* Fragmento dado *
****
Ajoblanco se difundió por toda Espala mediante una red de activistas que conectaba a profesores de instituto con universitarios, jóvenes obreros, responsables de teatros alternativos, organizadores de conciertos y libreros progresistas.
Aparte de que, como recuerda su fundador, “hicimos numerosos encuentros callejeros, viajes, convivencias comunales… más que una revista fue casi un movimiento social”.
Curiosamente, Ajoblanco no tuvo mayores problemas en publicarse durante las postrimerías del franquismo. Fue en 1976, cuando un número con una portada presidida por el rostro de Karl Marx, y con un dossier sobre las fallas donde se reivindicaba la fiesta pagana de la primavera, fue prohibida por el Consejo de Ministros.
El espíritu libertario de Ajoblanco chocaba frontalmente con los límites que el nuevo régimen “democrático” pretendía imponer.
En su segunda etapa, en Ajoblanco se comenzó a difundir el “Informe Petras”, obra del sociólogo norteamericano de izquierdas James Petras, y que denunciaba la superexplotación y la laminación de la clase obrera a golpe de desindustrialización y reformas laborales durante los gobiernos de Felipe González.

¿Contra quién? ¿Para qué?


Una pregunta llenó la portada del número 18 de Ajoblanco, en enero de 1977: “¿La muerte de la contracultura?”. En él Fernando Savater, colaborador habitual de la revista, escribe: “La contracultura es un tema tan irrelevante, ficticio y nimio que ni resiste ni merece discusión de ninguna clase”.
Tenía parte de provocación, muy en la tradición de agitación ácrata. Pero también una parte importante de verdad.
La “contracultura”, teñida de un hippismo idealista y estéril, que conducía a sectores revolucionarios a un callejón sin salida.
Ajoblanco nace con la intención de “cambiar el mundo a través de las ideas y la cultura”. Contribuyó a una liberalización de las costumbres, tras 40 años de franquismo, que hoy todavía disfrutamos.
Pero las comunas o la educación sexual quedaba limitada a una “moda estética”mientras los que realmente mandaban se dedicaban a edificar los mecanismos de poder del nuevo régimen.
Curiosamente, como en una reedición de “Un mundo feliz”, cuanto más se liberalizaban las costumbres, más férreo se convertía el control político y económico de la clase dominante sobre la población.
****
* Listado dado *
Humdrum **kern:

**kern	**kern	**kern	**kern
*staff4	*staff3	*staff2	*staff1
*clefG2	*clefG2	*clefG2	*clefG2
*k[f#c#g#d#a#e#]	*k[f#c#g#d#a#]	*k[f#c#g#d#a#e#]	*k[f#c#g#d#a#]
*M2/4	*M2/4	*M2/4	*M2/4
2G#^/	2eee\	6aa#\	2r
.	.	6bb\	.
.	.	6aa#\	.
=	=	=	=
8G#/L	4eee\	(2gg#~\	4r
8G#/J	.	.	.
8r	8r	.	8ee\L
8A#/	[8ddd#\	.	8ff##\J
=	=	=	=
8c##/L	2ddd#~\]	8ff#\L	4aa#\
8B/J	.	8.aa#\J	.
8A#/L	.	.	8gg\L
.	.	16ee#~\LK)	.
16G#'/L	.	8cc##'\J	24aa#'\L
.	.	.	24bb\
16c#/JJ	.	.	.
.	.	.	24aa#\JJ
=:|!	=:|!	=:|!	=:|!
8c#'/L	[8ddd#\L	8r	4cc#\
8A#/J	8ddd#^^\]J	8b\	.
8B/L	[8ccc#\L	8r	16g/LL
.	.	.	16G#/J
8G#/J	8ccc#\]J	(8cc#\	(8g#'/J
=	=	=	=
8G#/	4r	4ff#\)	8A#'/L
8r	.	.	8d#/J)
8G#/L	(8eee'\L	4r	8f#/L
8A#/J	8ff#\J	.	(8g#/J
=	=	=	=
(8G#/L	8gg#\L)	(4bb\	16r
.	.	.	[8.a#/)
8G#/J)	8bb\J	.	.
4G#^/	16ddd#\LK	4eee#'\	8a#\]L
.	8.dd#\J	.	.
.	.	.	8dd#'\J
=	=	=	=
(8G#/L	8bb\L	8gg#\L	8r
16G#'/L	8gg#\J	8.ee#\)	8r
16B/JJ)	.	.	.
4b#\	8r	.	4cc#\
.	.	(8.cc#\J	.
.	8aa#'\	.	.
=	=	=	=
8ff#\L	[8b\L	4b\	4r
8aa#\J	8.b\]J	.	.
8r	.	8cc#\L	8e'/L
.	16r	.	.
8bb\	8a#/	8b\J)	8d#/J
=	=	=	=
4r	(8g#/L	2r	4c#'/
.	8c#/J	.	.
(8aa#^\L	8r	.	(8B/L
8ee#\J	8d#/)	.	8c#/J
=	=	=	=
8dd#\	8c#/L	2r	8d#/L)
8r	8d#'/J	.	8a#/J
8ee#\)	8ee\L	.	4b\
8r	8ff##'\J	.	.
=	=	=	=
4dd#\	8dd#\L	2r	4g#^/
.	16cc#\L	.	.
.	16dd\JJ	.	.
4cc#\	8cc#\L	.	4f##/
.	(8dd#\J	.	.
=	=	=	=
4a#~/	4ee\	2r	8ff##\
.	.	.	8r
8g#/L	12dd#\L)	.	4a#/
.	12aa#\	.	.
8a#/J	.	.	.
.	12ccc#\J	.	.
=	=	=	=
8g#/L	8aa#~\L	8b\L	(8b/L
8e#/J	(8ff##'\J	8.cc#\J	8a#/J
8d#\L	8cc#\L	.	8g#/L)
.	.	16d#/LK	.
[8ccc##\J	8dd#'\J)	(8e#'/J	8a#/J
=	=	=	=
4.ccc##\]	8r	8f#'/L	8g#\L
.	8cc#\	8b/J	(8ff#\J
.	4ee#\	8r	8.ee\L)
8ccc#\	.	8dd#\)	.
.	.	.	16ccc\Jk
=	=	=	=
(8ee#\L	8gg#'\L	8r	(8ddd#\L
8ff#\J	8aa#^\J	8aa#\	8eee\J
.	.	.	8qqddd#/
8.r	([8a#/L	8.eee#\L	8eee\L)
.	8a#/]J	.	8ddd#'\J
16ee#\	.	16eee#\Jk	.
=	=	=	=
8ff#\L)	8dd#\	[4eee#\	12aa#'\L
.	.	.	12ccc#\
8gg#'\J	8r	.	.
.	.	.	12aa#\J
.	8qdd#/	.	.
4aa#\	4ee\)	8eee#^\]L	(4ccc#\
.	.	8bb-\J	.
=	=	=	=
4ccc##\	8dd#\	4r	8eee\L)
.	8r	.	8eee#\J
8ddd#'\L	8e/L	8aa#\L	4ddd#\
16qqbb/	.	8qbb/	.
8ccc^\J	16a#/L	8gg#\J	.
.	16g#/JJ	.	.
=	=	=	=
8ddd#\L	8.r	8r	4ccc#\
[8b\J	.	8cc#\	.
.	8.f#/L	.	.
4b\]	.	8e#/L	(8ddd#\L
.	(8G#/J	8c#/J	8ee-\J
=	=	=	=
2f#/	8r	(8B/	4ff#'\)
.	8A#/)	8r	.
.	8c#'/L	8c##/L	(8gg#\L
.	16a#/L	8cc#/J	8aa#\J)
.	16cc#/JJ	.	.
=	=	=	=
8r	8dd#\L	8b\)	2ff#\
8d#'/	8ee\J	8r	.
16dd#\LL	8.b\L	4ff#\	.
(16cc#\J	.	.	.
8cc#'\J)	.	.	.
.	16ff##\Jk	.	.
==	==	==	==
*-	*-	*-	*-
****
* Enunciado *
Transcribe tal cual la parte del fragmento sobre Ajoblanco que empieza con "El espíritu libertario" y sigue hasta "de Felipe González.".

* Solución *
El espíritu libertario de Ajoblanco chocaba frontalmente con los límites que el nuevo régimen “democrático” pretendía imponer.
En su segunda etapa, en Ajoblanco se comenzó a difundir el “Informe Petras”, obra del sociólogo norteamericano de izquierdas James Petras, y que denunciaba la superexplotación y la laminación de la clase obrera a golpe de desindustrialización y reformas laborales durante los gobiernos de Felipe González.